With this generation, though, Sony did more than just slightly tweak its controller design. Sony's design team was firing on all cylinders when it came up with the DualShock 4, giving us one of the best controllers ever made. It feels great to hold, the thumbsticks are superb, and it just feels like a step above the DualShock controllers that came before it. The DualSense controller shipping with the PlayStation 5 seems to further refine the DualShock 4's already excellent design, and I'm definitely excited to get my hands on one.
1. Xbox Elite Controller Series 2
If you frequent rankings like this one, then you probably saw this coming. Controller enthusiasts won't be shocked to see the Xbox Elite Controller Series 2 at the top of this list because it's simply the best controller money can buy at the moment. The problem, of course, is that it takes a lot of money to buy one.

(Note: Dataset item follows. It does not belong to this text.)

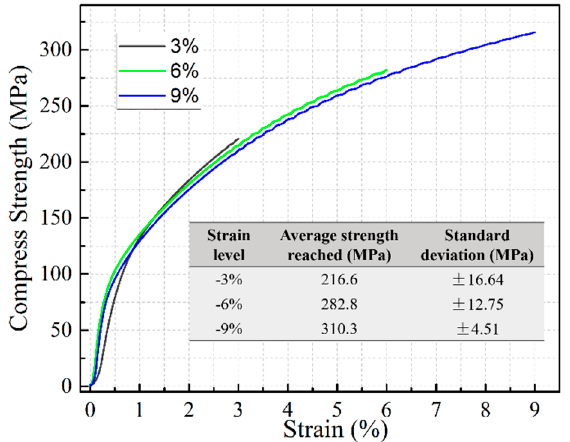
Figure 1. Schematic presentation: ( a ) dimensions for creep samples; ( b ) inverse pole figure in compression direction and KAM map, for solid-solution-treated sample; ( c ) heat treatment process flow.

At $180, the Xbox Elite Controller Series 2 definitely isn't cheap. If you have the cash to spare, though, you'll likely find that this controller is worth the steep price tag. Even if you aren't going to use all of the bits that come along with this controller – from extra paddles on the back and swappable d-pads to swappable, adjustable thumbsticks – the controller feels great in the hand with rubberized grips and a sturdy build. With the option of playing over Xbox Wireless, Bluetooth, or USB-C, the Series 2 improves on connectivity over the Series 1, addressing one of my major complaints with the Elite Controller family. It's an all around fantastic controller if you can stomach the price tag.